## Text provided
[Start of section]

Playing characteristics of shaft wood

As you say, changing the amount of force applied changes both the CB's spin and its speed - and it's this combination of spin and speed (the spin/speed ratio) that matters in pool - not the RPMs alone, but the revolutions per distance of travel. That spin/speed ratio only changes with tip distance from centerball.

pj
chgo

Only if how hard you hit and the force going to cueball is the same, that is the variable here we are talking about not how far off center you hit. In order to measure the affect the material of the shaft has on the hit we need to use a constant tip placement of course, so that won't change.

The post asked if wood type changed how the cue or shaft played and how one would know. The answer would be that if the wood happened to transfer more force to the cueball you would get more action out of the shot at the same speed, but I don't see how you can find out if that is the case till after the shaft is built with any sort of accuracy. We are not talking about how hard exactly the player hits the ball, but how much of that energy reaches the ball, that difference is the equipment. Unless we assume that the exact same measure of newtons reaches the cueball as the muscles put out, which I'm sure no-one would agree with since there is energy lost in the swing needed to move the cuestick and energy lost at impact. It's that lost energy at impact we need to look at to see how the shaft material affects the cueball.

[End of section]

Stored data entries
[Start of section]

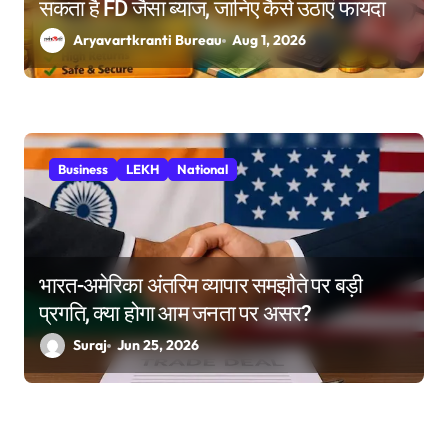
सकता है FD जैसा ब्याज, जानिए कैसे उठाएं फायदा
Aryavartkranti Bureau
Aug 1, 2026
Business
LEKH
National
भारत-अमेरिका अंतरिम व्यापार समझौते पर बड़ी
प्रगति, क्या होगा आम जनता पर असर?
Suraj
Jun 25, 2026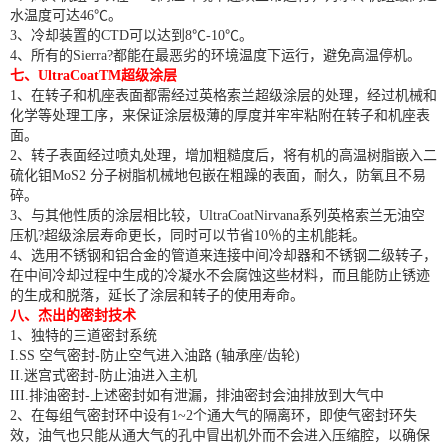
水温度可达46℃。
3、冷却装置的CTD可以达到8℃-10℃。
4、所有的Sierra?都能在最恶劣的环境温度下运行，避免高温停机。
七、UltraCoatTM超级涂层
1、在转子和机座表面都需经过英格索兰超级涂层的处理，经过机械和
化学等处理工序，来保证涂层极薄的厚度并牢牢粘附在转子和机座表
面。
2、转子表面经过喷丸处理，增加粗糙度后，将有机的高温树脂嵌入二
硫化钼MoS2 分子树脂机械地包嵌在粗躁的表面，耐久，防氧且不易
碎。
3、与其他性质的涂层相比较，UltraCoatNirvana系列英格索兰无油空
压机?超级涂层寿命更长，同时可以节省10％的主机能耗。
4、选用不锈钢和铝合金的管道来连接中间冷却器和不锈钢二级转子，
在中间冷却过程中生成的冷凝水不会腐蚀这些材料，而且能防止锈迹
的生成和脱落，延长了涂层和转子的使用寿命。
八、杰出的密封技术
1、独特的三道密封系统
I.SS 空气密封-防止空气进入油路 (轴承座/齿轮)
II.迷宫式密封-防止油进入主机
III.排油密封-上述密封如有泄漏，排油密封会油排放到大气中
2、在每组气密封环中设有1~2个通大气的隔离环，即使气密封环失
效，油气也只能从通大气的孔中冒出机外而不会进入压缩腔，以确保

[End of section]
[Start of section]

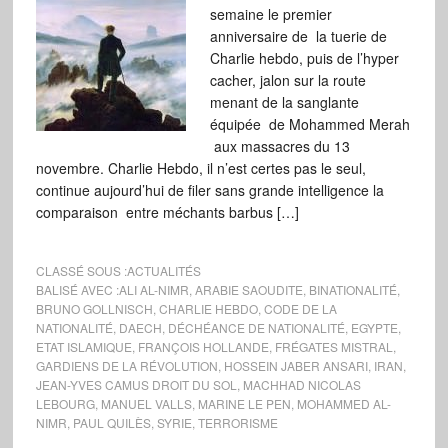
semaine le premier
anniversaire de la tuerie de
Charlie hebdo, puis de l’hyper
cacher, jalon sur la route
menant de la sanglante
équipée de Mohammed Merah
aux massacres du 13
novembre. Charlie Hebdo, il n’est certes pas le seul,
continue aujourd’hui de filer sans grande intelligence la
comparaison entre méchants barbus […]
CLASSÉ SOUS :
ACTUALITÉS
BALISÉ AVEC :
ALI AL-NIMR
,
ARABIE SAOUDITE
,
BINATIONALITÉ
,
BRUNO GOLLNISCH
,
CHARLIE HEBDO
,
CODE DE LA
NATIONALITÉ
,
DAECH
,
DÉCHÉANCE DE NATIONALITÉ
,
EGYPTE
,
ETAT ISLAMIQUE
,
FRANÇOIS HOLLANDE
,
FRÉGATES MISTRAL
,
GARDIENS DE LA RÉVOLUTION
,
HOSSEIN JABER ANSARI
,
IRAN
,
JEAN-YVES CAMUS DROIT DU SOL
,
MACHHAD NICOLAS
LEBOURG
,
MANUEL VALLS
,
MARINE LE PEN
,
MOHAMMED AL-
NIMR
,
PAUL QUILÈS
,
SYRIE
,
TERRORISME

[End of section]

## Exercise goal
Answer these questions using the text on shaft wood:
(a) What is the only thing that changes the spin/speed ratio?
(b) In what two places is energy lost between the player's muscles and the cueball?
(c) Which lost energy must be examined to see how the shaft material affects the cueball?

## Your solution
(a) The tip's distance from centerball.
(b) In the swing needed to move the cuestick, and at impact.
(c) The energy lost at impact.